Result? Share prices would more accurately reflect the company’s financial performance. You remember that stuff: things like earnings per share, market share, new product launches, cost containment. Good governance would follow.
Instead what we have today is just one big casino, run for the benefit of insiders.
Very grateful for this bit of rare clarity about financial intermediaries and the games they play.
Back in the beginning of joint-stock companies everyone knew they were dodgy investments run by dodgy people. You put only a small amount of your capital in them and the bulk in government stock.
Now they have bought the protection they need, secured limited liability for their acts and got a corrupt Treasury to enact that a company is a person. Speaks volumes about our political representatives.
A sensible article from the viewpoint of one outside looking in. But as I see it Murphy is still living in the 19th Century.
Me?
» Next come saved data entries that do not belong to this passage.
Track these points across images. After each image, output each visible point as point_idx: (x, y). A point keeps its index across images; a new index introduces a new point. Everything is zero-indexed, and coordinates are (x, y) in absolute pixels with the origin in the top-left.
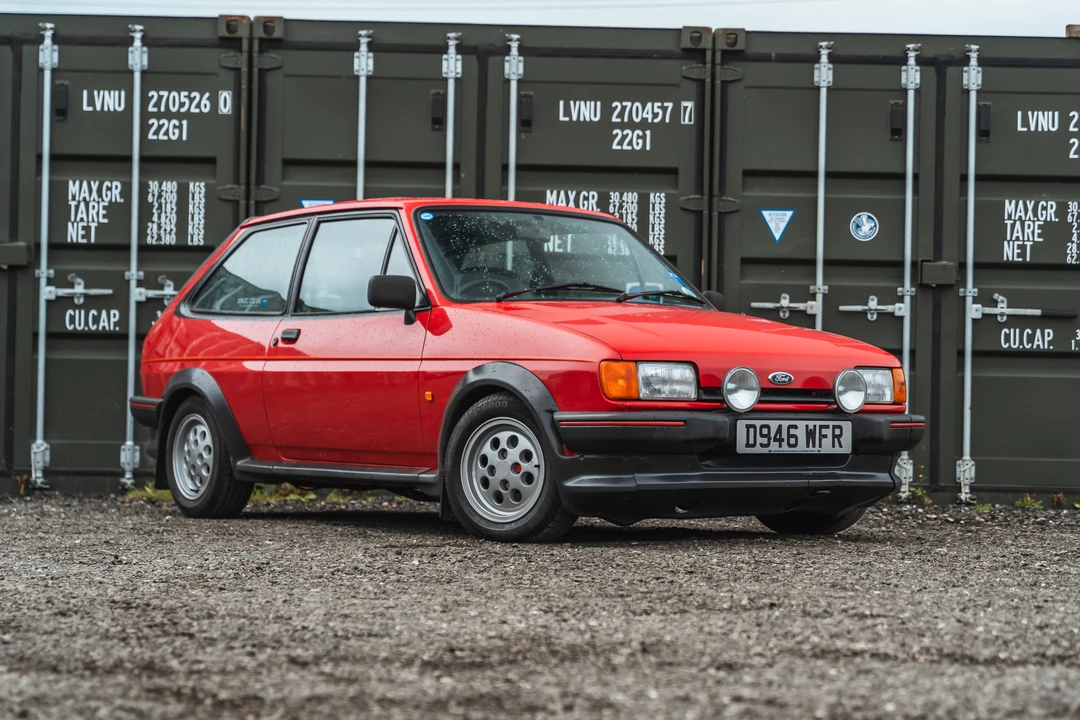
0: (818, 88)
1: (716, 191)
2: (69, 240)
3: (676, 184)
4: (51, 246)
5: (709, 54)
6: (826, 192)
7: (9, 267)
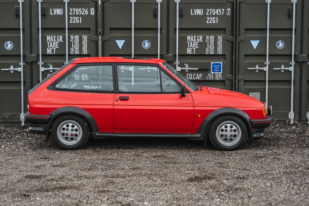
0: (267, 4)
1: (237, 35)
2: (48, 53)
3: (225, 34)
4: (42, 55)
6: (269, 35)
7: (31, 62)
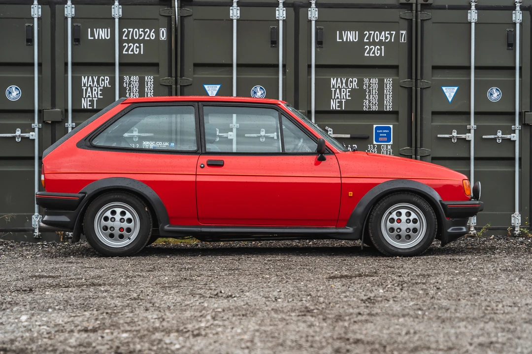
0: (470, 23)
1: (419, 77)
2: (83, 108)
3: (398, 74)
4: (73, 111)
5: (414, 6)
6: (475, 77)
7: (52, 122)
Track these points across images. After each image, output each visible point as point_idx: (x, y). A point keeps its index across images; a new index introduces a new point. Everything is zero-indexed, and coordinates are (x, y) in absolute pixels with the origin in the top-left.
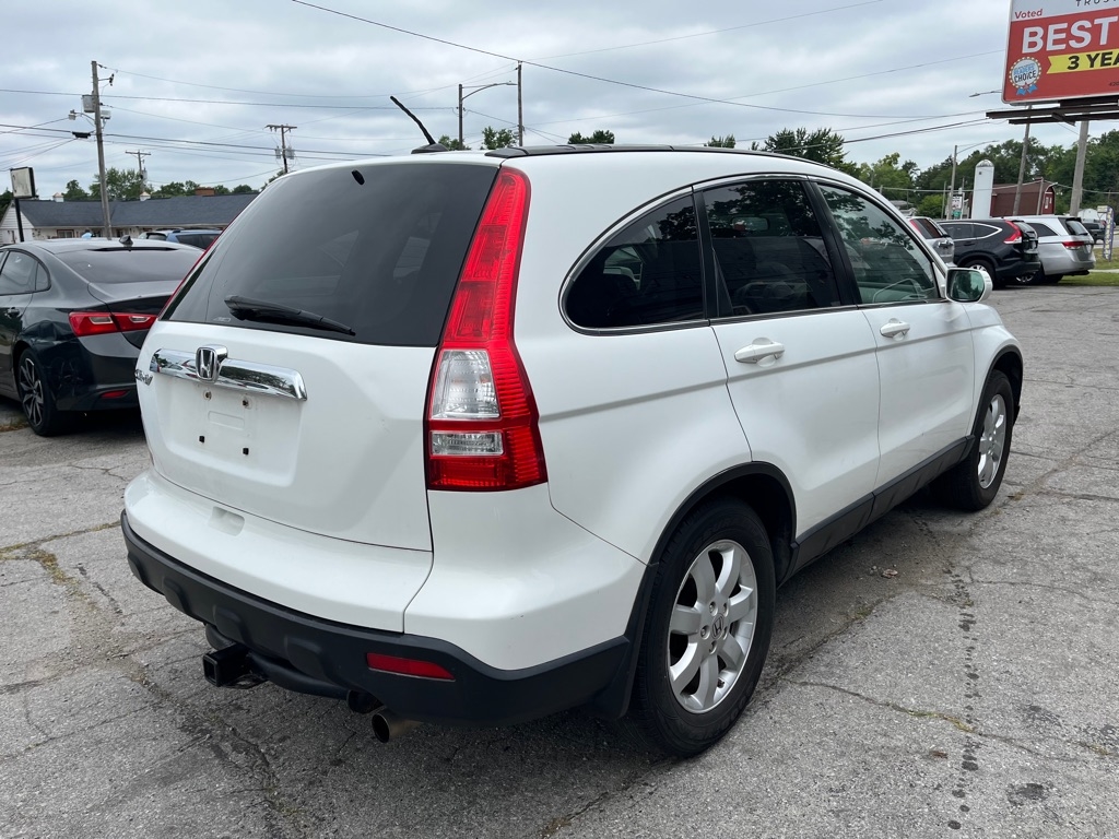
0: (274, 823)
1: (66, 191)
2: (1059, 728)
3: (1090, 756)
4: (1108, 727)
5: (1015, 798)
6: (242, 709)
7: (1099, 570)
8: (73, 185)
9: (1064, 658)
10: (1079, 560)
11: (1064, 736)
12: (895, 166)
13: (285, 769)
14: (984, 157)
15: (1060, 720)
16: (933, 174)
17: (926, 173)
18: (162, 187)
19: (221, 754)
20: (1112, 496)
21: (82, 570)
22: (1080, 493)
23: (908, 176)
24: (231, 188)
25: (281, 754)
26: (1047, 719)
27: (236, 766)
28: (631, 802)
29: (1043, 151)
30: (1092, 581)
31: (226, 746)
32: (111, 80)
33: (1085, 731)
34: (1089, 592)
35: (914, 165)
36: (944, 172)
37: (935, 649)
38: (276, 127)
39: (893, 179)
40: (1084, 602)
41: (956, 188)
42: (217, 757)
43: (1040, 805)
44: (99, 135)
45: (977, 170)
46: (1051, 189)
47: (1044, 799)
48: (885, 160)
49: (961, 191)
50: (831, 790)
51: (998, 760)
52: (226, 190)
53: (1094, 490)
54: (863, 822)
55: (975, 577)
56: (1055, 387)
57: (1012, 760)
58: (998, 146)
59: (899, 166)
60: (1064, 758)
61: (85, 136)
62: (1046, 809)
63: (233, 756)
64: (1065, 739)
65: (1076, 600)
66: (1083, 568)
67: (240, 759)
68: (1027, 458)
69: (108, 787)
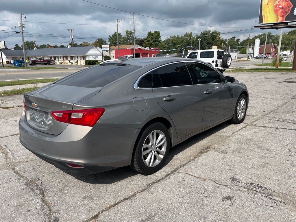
0: (43, 206)
1: (15, 47)
2: (239, 183)
3: (245, 190)
4: (252, 183)
5: (224, 199)
6: (40, 180)
7: (261, 145)
8: (17, 45)
9: (245, 166)
10: (256, 142)
11: (240, 185)
12: (234, 40)
13: (48, 194)
14: (257, 38)
15: (240, 181)
16: (244, 42)
17: (242, 42)
18: (41, 46)
19: (33, 190)
20: (270, 126)
21: (6, 146)
22: (261, 126)
23: (238, 43)
24: (59, 46)
25: (48, 190)
26: (237, 181)
27: (36, 193)
28: (131, 201)
29: (273, 36)
30: (258, 148)
31: (34, 188)
32: (25, 18)
33: (246, 184)
34: (256, 150)
35: (239, 40)
36: (247, 41)
37: (214, 164)
38: (70, 30)
39: (234, 44)
40: (255, 153)
41: (250, 46)
42: (32, 191)
43: (230, 202)
44: (22, 32)
45: (256, 41)
46: (275, 46)
47: (231, 200)
48: (232, 38)
49: (251, 47)
50: (180, 198)
51: (222, 190)
52: (58, 46)
53: (266, 125)
54: (185, 205)
55: (229, 147)
56: (263, 98)
57: (226, 191)
58: (261, 35)
59: (235, 40)
60: (239, 190)
61: (18, 33)
62: (231, 202)
63: (36, 191)
64: (240, 186)
65: (253, 152)
66: (256, 144)
67: (38, 192)
68: (251, 117)
69: (5, 198)
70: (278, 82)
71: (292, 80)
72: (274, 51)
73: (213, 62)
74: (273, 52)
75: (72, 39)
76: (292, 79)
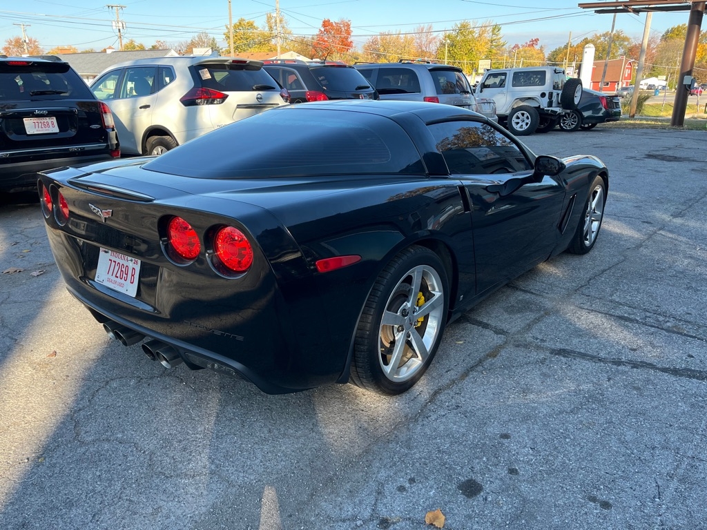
14: (590, 42)
29: (626, 39)
39: (533, 55)
41: (570, 61)
45: (586, 50)
46: (630, 64)
49: (574, 64)
58: (600, 35)
70: (632, 158)
71: (670, 153)
72: (626, 76)
73: (543, 95)
74: (626, 79)
75: (119, 30)
76: (669, 149)
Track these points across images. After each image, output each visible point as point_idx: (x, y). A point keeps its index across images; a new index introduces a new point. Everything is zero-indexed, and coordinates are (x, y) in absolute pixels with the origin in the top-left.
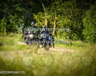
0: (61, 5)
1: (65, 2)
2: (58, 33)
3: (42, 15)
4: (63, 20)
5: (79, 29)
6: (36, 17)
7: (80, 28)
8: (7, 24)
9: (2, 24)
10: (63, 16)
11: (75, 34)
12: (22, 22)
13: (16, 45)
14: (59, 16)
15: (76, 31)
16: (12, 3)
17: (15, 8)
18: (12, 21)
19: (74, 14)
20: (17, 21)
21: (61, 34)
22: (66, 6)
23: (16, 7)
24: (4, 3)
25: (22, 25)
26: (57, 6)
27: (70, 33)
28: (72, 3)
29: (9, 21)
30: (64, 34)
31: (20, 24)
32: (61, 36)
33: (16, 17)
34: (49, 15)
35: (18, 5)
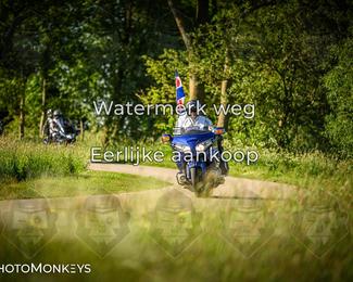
0: (245, 22)
1: (260, 11)
2: (236, 127)
3: (176, 61)
4: (255, 78)
5: (314, 109)
6: (153, 67)
7: (316, 104)
8: (47, 97)
9: (29, 97)
10: (252, 64)
11: (299, 128)
12: (102, 88)
13: (85, 173)
14: (239, 61)
15: (301, 118)
16: (65, 19)
17: (77, 38)
18: (67, 83)
19: (296, 54)
20: (85, 85)
21: (247, 131)
22: (262, 26)
23: (80, 33)
24: (34, 19)
25: (102, 97)
26: (231, 26)
27: (280, 123)
28: (285, 13)
29: (57, 84)
30: (257, 127)
31: (94, 94)
32: (248, 136)
33: (81, 70)
34: (203, 61)
35: (86, 25)
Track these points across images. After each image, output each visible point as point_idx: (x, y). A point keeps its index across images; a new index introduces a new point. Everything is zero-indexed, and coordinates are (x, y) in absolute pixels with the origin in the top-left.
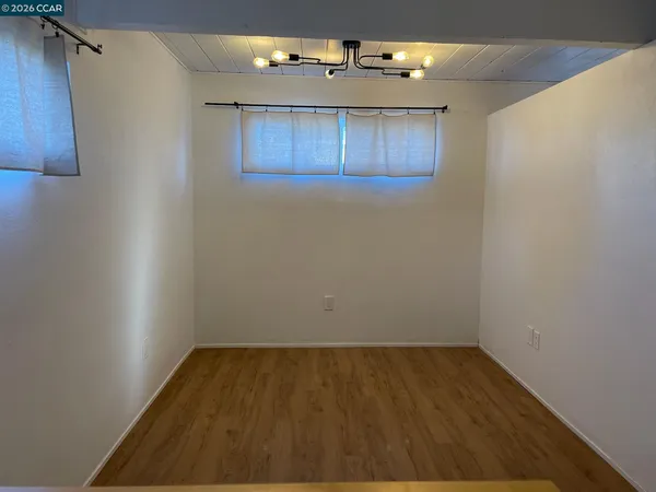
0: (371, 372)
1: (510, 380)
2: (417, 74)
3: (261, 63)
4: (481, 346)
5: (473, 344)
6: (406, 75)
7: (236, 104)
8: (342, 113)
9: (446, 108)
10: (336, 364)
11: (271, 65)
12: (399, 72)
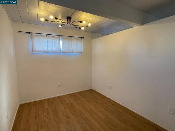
0: (74, 101)
1: (103, 96)
2: (83, 28)
3: (42, 20)
4: (93, 89)
5: (91, 89)
6: (80, 28)
7: (29, 32)
8: (61, 37)
9: (84, 38)
10: (64, 101)
11: (46, 21)
12: (79, 27)
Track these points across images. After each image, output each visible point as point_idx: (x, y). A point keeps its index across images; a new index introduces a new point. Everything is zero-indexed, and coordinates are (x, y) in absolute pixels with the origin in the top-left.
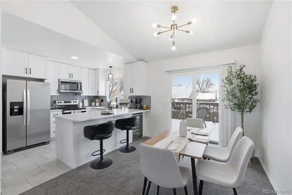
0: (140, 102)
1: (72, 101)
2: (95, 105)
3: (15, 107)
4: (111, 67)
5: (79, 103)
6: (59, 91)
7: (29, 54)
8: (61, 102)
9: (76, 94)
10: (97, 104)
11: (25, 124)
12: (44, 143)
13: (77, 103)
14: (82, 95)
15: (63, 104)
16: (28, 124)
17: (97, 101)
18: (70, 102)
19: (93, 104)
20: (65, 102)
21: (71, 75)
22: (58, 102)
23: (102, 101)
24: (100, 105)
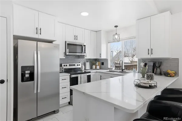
0: (159, 67)
1: (76, 64)
2: (96, 68)
3: (26, 72)
4: (116, 26)
5: (82, 67)
6: (65, 53)
7: (39, 12)
8: (66, 66)
9: (79, 57)
10: (98, 67)
11: (35, 92)
12: (54, 112)
13: (80, 67)
14: (85, 58)
15: (68, 67)
16: (39, 91)
17: (97, 64)
18: (74, 65)
19: (94, 67)
20: (70, 65)
21: (76, 37)
22: (64, 66)
23: (103, 64)
24: (100, 68)
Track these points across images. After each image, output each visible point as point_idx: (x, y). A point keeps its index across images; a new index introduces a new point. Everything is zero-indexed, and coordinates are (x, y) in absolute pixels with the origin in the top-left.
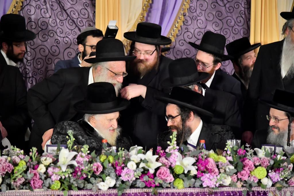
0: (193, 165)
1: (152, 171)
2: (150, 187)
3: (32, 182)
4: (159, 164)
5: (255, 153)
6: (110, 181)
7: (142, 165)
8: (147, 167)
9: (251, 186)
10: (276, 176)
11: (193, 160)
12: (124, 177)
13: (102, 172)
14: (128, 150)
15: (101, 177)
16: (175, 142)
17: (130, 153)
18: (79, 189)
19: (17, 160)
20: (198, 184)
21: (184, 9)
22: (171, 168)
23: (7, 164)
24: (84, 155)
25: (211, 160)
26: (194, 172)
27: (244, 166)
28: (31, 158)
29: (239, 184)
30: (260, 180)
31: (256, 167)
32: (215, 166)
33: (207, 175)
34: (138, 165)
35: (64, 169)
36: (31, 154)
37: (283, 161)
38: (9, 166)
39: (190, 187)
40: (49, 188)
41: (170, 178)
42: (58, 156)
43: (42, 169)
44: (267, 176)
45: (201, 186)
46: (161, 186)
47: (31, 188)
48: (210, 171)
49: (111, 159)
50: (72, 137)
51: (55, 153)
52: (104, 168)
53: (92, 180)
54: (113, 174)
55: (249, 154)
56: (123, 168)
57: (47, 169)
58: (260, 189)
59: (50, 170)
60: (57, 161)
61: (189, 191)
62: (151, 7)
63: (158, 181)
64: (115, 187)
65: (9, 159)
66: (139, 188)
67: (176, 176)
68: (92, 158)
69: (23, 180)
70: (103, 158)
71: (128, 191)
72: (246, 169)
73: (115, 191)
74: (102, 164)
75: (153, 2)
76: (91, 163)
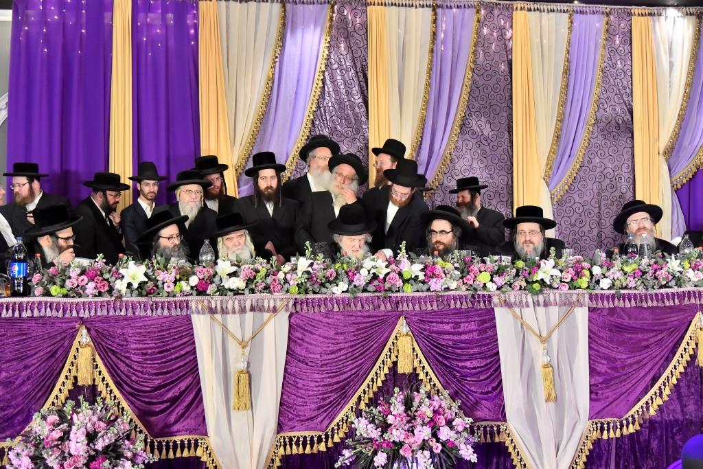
0: (421, 270)
1: (381, 277)
2: (380, 292)
3: (272, 287)
4: (388, 270)
5: (484, 262)
6: (343, 286)
7: (373, 271)
8: (377, 273)
9: (476, 290)
10: (499, 280)
11: (421, 266)
12: (356, 283)
13: (336, 278)
15: (335, 281)
16: (405, 251)
18: (315, 293)
19: (260, 267)
20: (425, 287)
21: (450, 149)
22: (400, 274)
23: (250, 271)
24: (319, 262)
25: (438, 266)
26: (421, 277)
27: (469, 272)
28: (272, 266)
29: (464, 288)
30: (485, 284)
31: (481, 272)
32: (442, 272)
33: (434, 280)
34: (369, 271)
35: (300, 275)
36: (271, 262)
37: (506, 267)
38: (251, 273)
39: (418, 291)
40: (287, 291)
41: (399, 283)
42: (296, 265)
43: (281, 275)
44: (491, 280)
45: (429, 290)
46: (390, 290)
47: (270, 292)
48: (438, 277)
49: (345, 266)
50: (309, 247)
52: (337, 273)
53: (327, 285)
54: (346, 280)
55: (475, 261)
56: (356, 274)
57: (286, 275)
58: (485, 293)
59: (288, 276)
60: (296, 269)
61: (418, 294)
62: (420, 148)
63: (387, 285)
64: (347, 291)
65: (253, 266)
66: (370, 292)
67: (405, 281)
68: (327, 266)
69: (264, 285)
70: (338, 265)
71: (360, 295)
72: (472, 274)
73: (348, 295)
75: (421, 144)
76: (324, 269)
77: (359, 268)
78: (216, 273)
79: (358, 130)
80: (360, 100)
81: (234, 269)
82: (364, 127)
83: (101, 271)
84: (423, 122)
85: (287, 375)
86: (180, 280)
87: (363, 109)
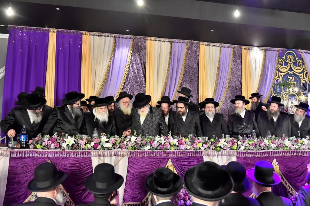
0: (177, 142)
1: (163, 144)
2: (162, 149)
3: (122, 147)
4: (165, 141)
5: (198, 139)
6: (149, 147)
7: (159, 142)
8: (161, 142)
9: (197, 149)
10: (205, 146)
11: (177, 140)
12: (153, 146)
13: (146, 144)
14: (155, 137)
15: (145, 145)
17: (155, 138)
18: (138, 149)
19: (117, 139)
20: (179, 148)
21: (176, 95)
22: (169, 143)
23: (114, 140)
24: (140, 138)
25: (183, 140)
26: (177, 144)
27: (194, 143)
28: (122, 139)
29: (193, 149)
30: (200, 147)
31: (198, 143)
32: (184, 142)
33: (182, 145)
34: (158, 142)
35: (133, 142)
36: (122, 137)
37: (208, 141)
39: (176, 149)
40: (128, 149)
41: (169, 146)
42: (131, 139)
43: (125, 142)
44: (202, 146)
45: (180, 149)
46: (166, 149)
47: (121, 149)
48: (183, 144)
49: (149, 139)
50: (136, 132)
51: (130, 138)
52: (146, 143)
53: (142, 146)
54: (150, 145)
55: (196, 139)
56: (153, 143)
57: (127, 142)
58: (200, 151)
60: (131, 140)
61: (175, 151)
63: (165, 147)
64: (150, 149)
65: (114, 139)
66: (158, 149)
67: (171, 146)
68: (142, 139)
69: (119, 146)
70: (146, 139)
71: (155, 150)
72: (195, 143)
73: (150, 150)
74: (146, 141)
75: (165, 93)
76: (142, 140)
77: (154, 140)
78: (101, 142)
79: (141, 87)
80: (143, 76)
81: (108, 140)
82: (144, 86)
83: (56, 139)
84: (166, 84)
85: (127, 181)
86: (87, 143)
87: (144, 79)
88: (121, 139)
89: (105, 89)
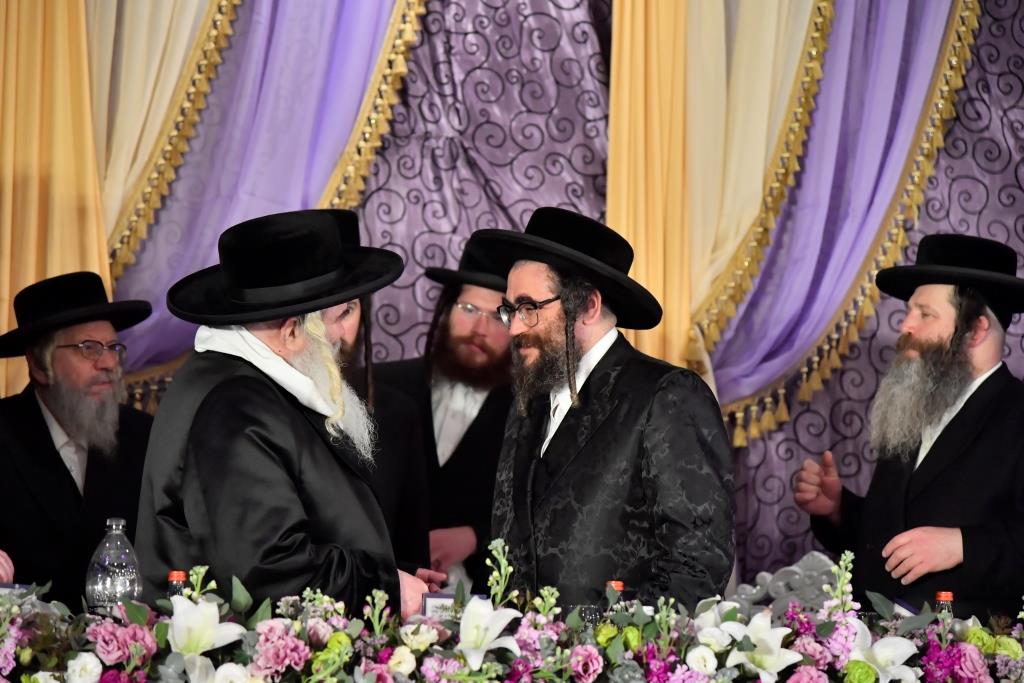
0: (911, 662)
1: (769, 680)
4: (792, 657)
7: (736, 657)
8: (750, 666)
11: (909, 648)
13: (603, 678)
14: (692, 615)
16: (849, 588)
17: (697, 622)
19: (324, 631)
21: (905, 209)
22: (833, 673)
23: (291, 641)
24: (542, 619)
25: (969, 649)
28: (369, 626)
32: (984, 670)
34: (721, 658)
35: (475, 662)
36: (367, 611)
38: (296, 649)
42: (455, 624)
43: (402, 662)
49: (633, 636)
50: (503, 562)
51: (447, 616)
52: (609, 665)
56: (672, 668)
57: (419, 662)
59: (431, 666)
60: (454, 639)
62: (793, 200)
65: (297, 626)
68: (570, 632)
70: (606, 632)
74: (603, 652)
75: (799, 184)
76: (564, 645)
77: (685, 643)
78: (163, 652)
79: (570, 123)
80: (581, 14)
81: (232, 632)
82: (591, 113)
84: (810, 100)
86: (35, 666)
87: (591, 48)
88: (357, 626)
89: (217, 144)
I’m retired and have $100,000 to invest for an income to sustain me. I can invest that $100,000 in one company, pore over its accounts, watch its director’s every move and snap at their heels if I don’t think I’m getting the return I should be. Of course if it’s a $1billion company my snapping isn’t going to have much effect. And if the Company goes under I’ve lost my retirement savings.
Or I could invest $10,000 in ten companies. I’d have to choose the ten, of course, on the basis of public information and wouldn’t be able to scrutinize them all equally, and my stake would make my snapping at the heels of the directors even less of a consideration. However I have only a 10% chance of a total loss, and a 10% chance of sharing any spectacular success.
Or I could put the $100,000 in a managed – or even a passive – fund. There I’d have less than a 1% loss if the Company goes under and a return that should pretty much reflect what the general economy was doing. I’d only get a tiny slice of any spectacular commercial successes, but that’s the consequence of not gambling which is what choosing to invest in one or two companies in fact is.
In short, for someone in retirement, pooled investment makes the best sense. And while I don’t know the actual figures I would be prepared to gamble a small amount that a considerable slice the total amount invested in the stock market is ‘owned’ by the retired, or the sooner or later to be retired.